Beating yourself up won't help the situation. So put down that stick please.
Over the years I've tried several tactics from punishment which makes life harder to begging.
Neither of those are likely to succeed, they're not healthy approaches. Ultimately you've settled on a path where she hasn't been taught skills and therefore has no confidence to try. That won't help depression.
Instead of viewing her behaviour as "bad" or "a problem" , how about viewing it as a reflection of skills and motivations? Your behaviour has inadvertently driven hers, and hers is inadvertently driving you - but you can slowly start to change that pattern.
She doesn't do laundry because she doesn't know how, doesn't have the confidence, and because she lives in an environment where she receives a desirable outcome if she doesn't do it (because you will then do it).
Think about how you can address that together - involving her in the decisions not imposing them.
Start with a conversation: that it's an important skill for her to have, you want to support her, and you see this as one change she can make that will make her feel better because it gives her control /something to achieve, and you will be there to support with questions and advice but will not be doing it for her.
That kind of thing - not blaming, not criticising, not dictating, but where you want to reach, positive ways you'll get there, and so on. It's a small thing but it will give her a sense of achievement which is very important in rebuilding confidence/self-esteem and recovering from depression.
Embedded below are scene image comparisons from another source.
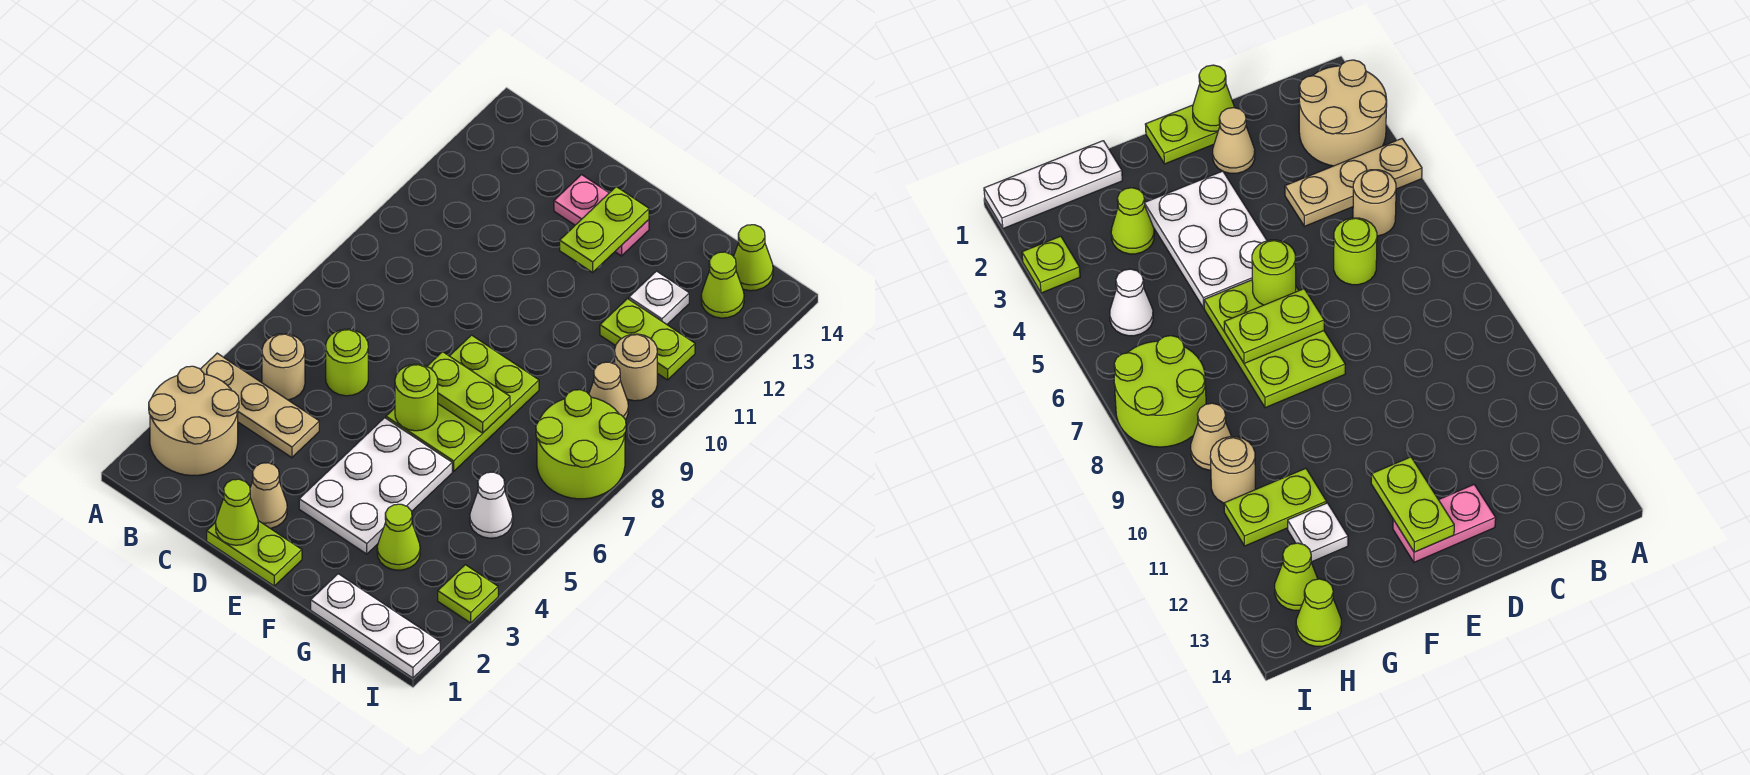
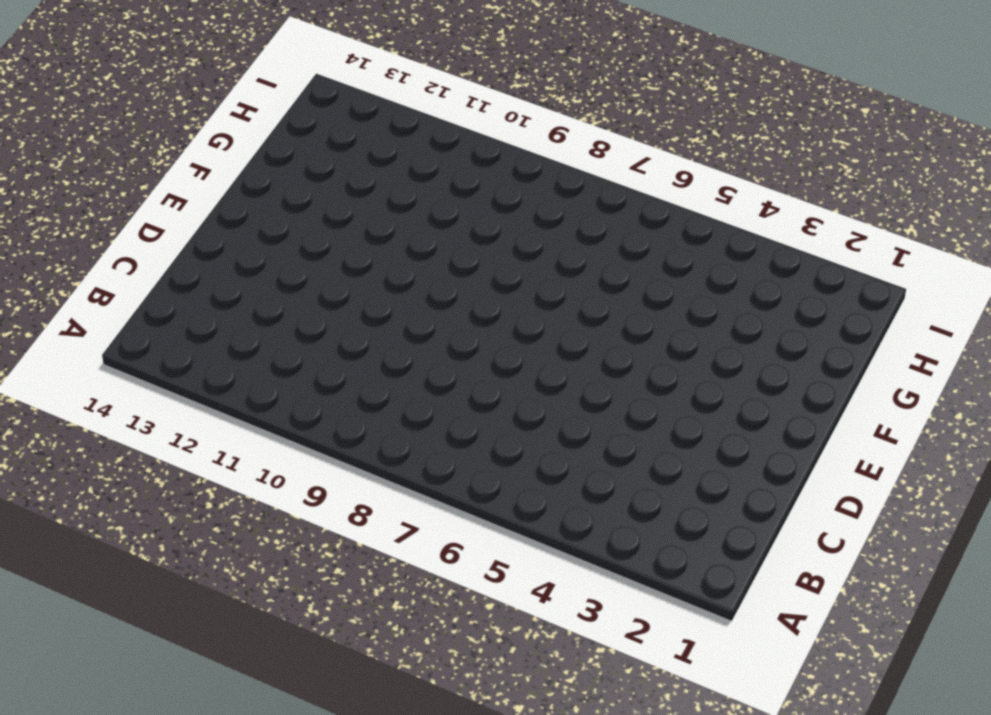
none -> tan round brick A2:B3 level 1
none -> tan plate A4:C4 level 1
none -> tan round brick B5 level 1

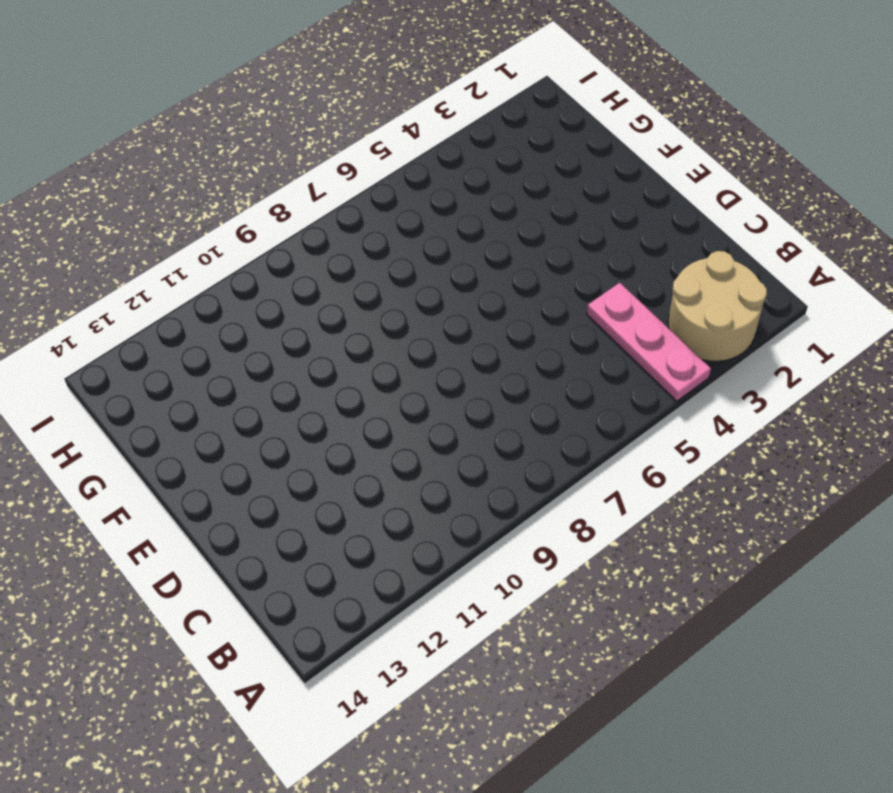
pink plate A4:C4 level 1 -> tan plate A4:C4 level 1
none -> tan round brick B5 level 1
none -> lime round brick C6 level 1
none -> lime plate D1:E1 level 1

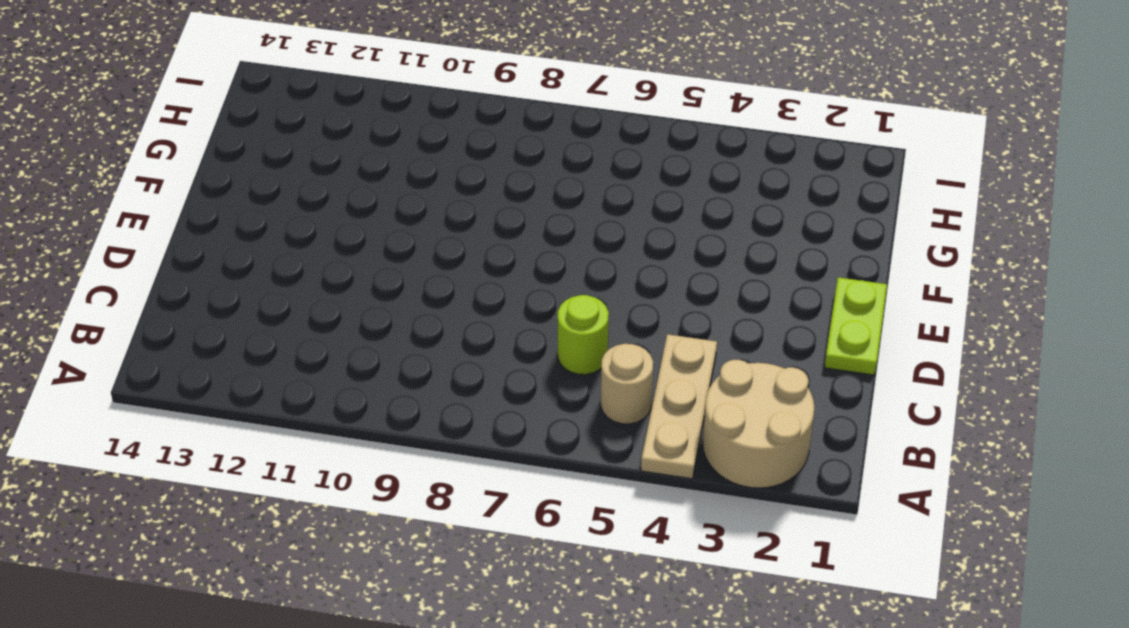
none -> tan cone D2 level 1
none -> pink plate D13:E13 level 1
none -> white plate E3:F5 level 1

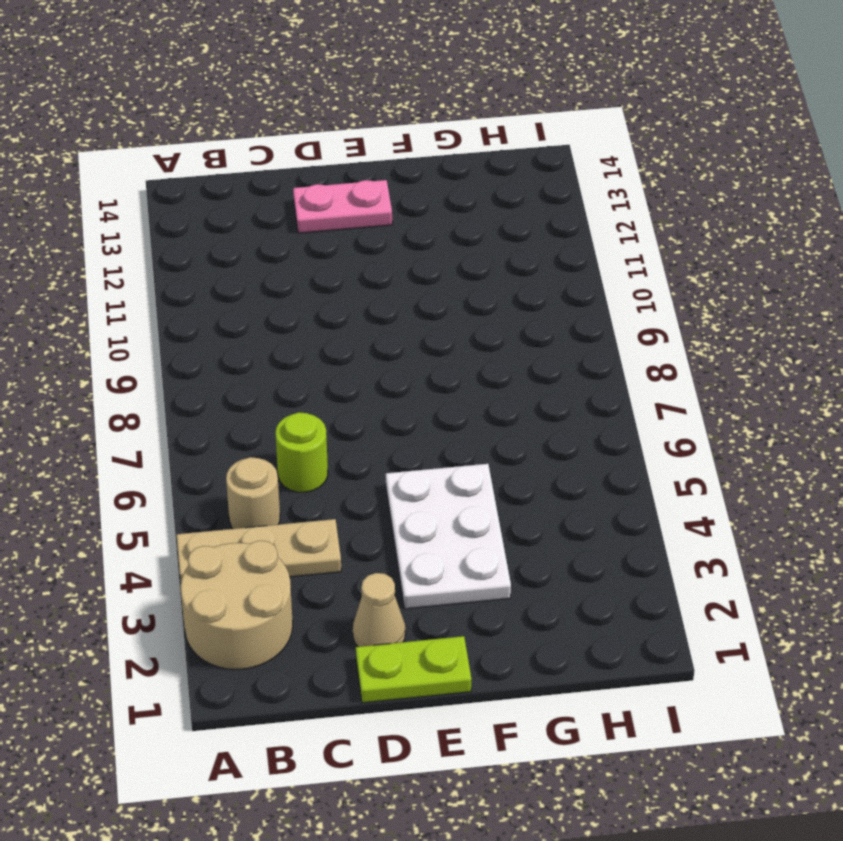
none -> lime plate E6:F8 level 1
none -> white plate G1:I1 level 1
none -> lime cone G3 level 1

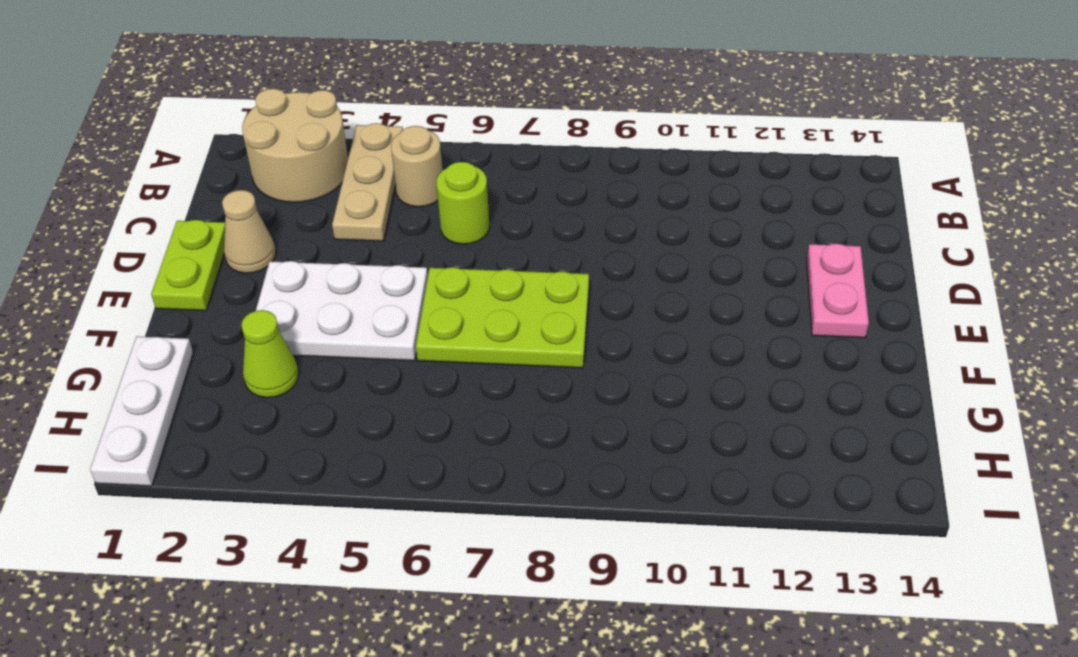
none -> lime plate G11:H11 level 1
none -> white plate G12 level 1
none -> white cone H5 level 1

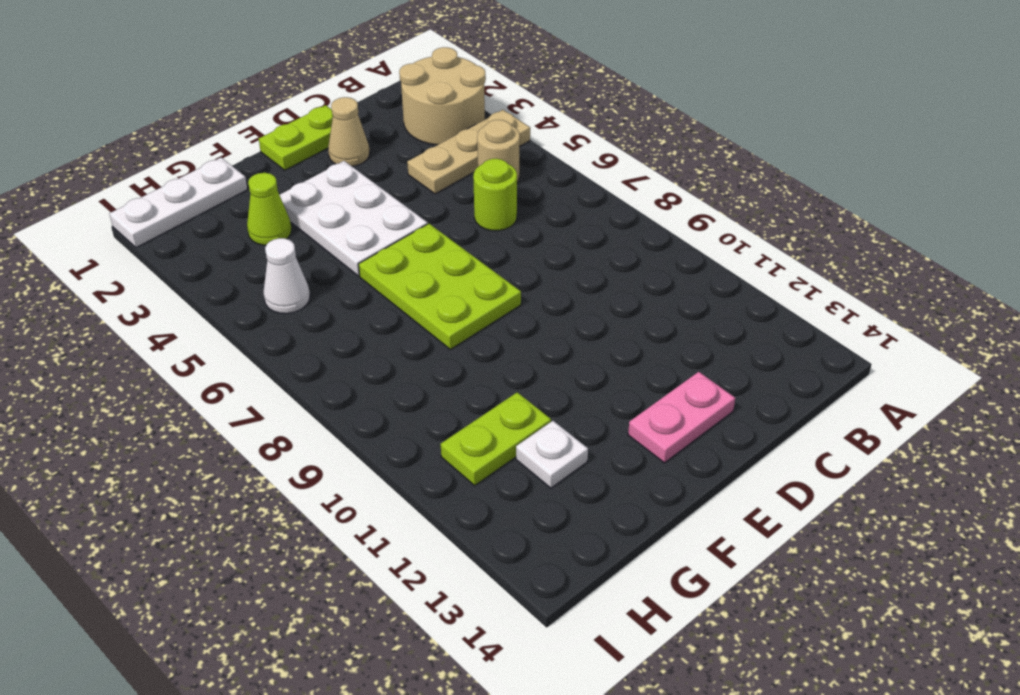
none -> lime round brick H7:I8 level 1
none -> tan cone H9 level 1
none -> tan round brick H10 level 1

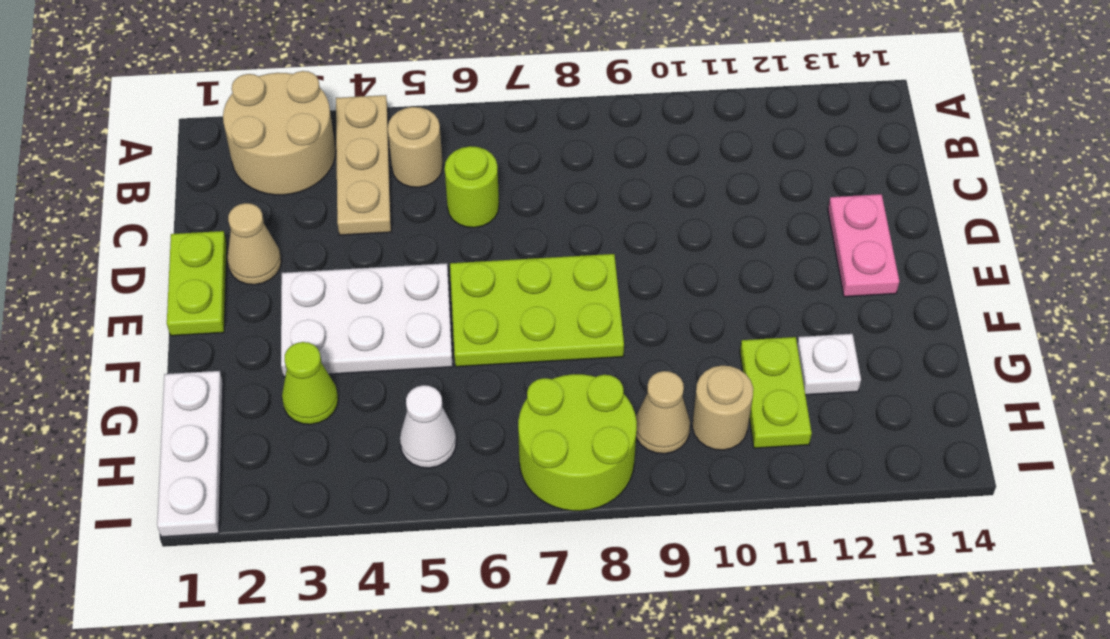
none -> lime cone H13 level 1
none -> lime cone H14 level 1
none -> lime plate I3 level 1

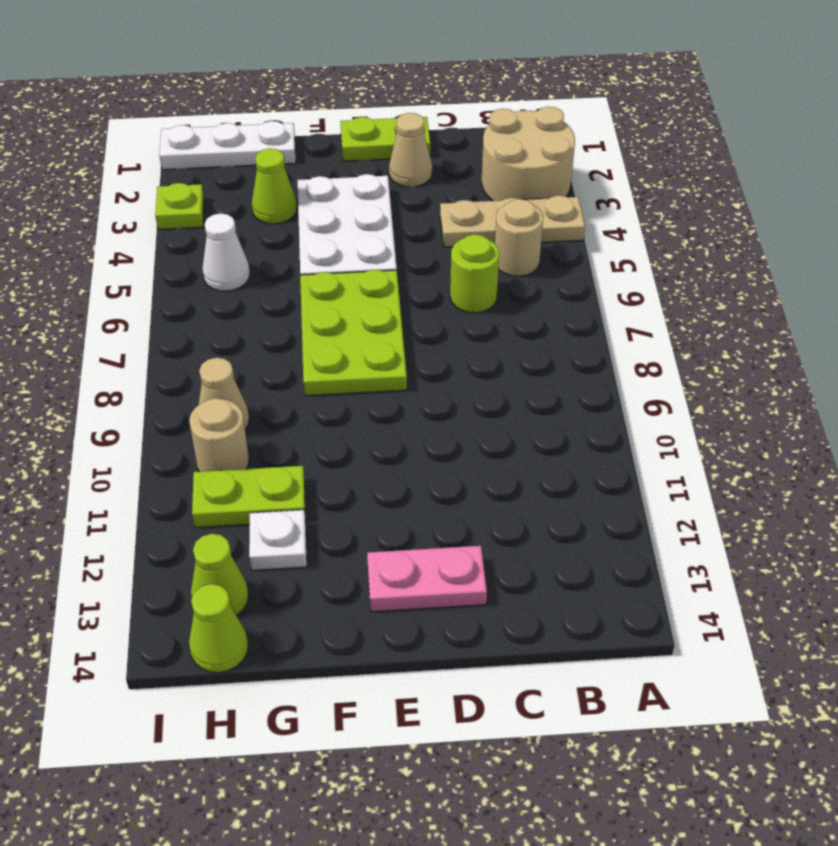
none -> lime round brick H7:I8 level 1
none -> lime cone D1 level 2
none -> lime round brick E6 level 2

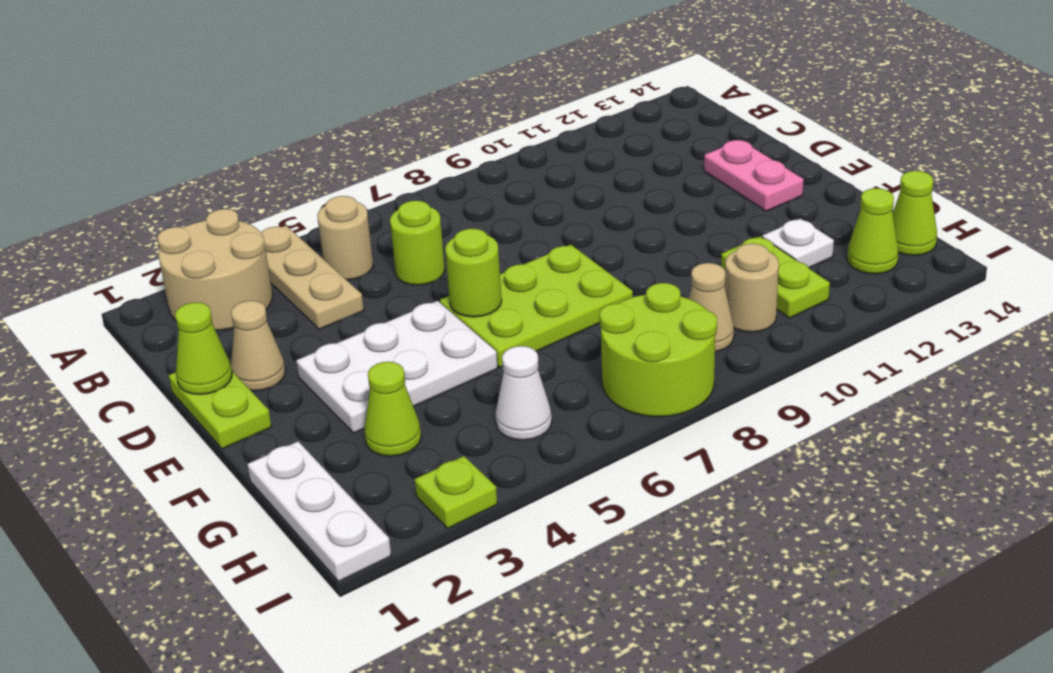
none -> lime plate E7:F7 level 2
none -> lime plate E12:E13 level 2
Pick one goal at a time. This is about changing both of your behaviours not focusing on her as the "problem" or you as the "problem" - there is a dynamic between both of you (neither of you are "problems" you just have some challenging habits to break), but that can be changed.
It will be uncomfortable to start with because change always is, but with repetition and success it will feel comfortable.
Behavioural activation is also a useful strategy for managing depression - essentially that by starting very small and forcing yourself to do activities, your motivation and confidence returns and enables you to do more.
Step away from punishing, begging, blaming (yourself / her). All that will do is damage both of you. Maybe you could look at CBT resources on assertiveness and communication and maybe self-esteem for yourself? Could give you some useful ideas and tactics.